上述したたデジタル化の発想を、現在のVCで実現する場合、かなり制約条件が高いことが分かります。アフターデジタルでは企業が大切にするのは一回の販売や成約ではなく、1回の顧客接点から始まる顧客体験をいかに継続的に続けていくかです。そのために、企業は意図的に顧客接点を増やし、管理して、それらの情報をもとに顧客の困ったことを解決する取り組みが大切になるからです。
ジョブ理論で言うところのビックハイア(1回の大きな購買)からリトルハイア(購買後に続く小さな購買の連続)にビジネスモデルを変えていくことです。サブスクリプションがデジタルとの相性がよい最大の理由は、毎月定額の固定金額を得ることで、企業は継続的に顧客とつながり、顧客が日常的に商品を使用してる状況を把握することができます。企業は継続的にその情報を活用してより便利で快適な顧客体験を提供することを掲げ商品開発を行います。
上記の変化はKPIの変更も意味します。従来は、販売につながる指標をKPIとしていました。売上や利益等々です。そして顧客型の指標としては満足度を活用していました。しかしいずれも瞬間的な指標でその後に継続するものではありません。アフターデジタルでは、KPIそのものの発想も変えることがポイントです。

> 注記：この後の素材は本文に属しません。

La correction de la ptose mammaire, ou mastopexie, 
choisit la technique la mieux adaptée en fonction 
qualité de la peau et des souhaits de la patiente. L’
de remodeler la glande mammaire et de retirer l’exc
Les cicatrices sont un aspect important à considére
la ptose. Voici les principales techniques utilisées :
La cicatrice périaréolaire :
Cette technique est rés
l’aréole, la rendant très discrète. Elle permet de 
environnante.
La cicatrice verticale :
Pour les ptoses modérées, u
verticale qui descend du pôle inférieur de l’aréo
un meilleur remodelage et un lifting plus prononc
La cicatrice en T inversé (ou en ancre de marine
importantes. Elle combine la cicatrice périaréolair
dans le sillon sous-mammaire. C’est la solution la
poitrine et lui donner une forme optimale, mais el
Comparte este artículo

例えば、継続的な顧客の接点を示す顧客のロイヤリティです。一回の購買金額ではなく、生涯に渡る購買金額であったり、退会せずに継続的に使用する顧客の数であったりです。満足度も、1回の購買体験や消費体験から得られたものを高める取り組みですが、継続性を見たいのであれば、推奨度を指標として掲げることも大切です。推奨度とは、同じような問題を抱えている顧客が自分が親しい友人や知人に対して同様の購買や顧客体験をすすめるかという指標です。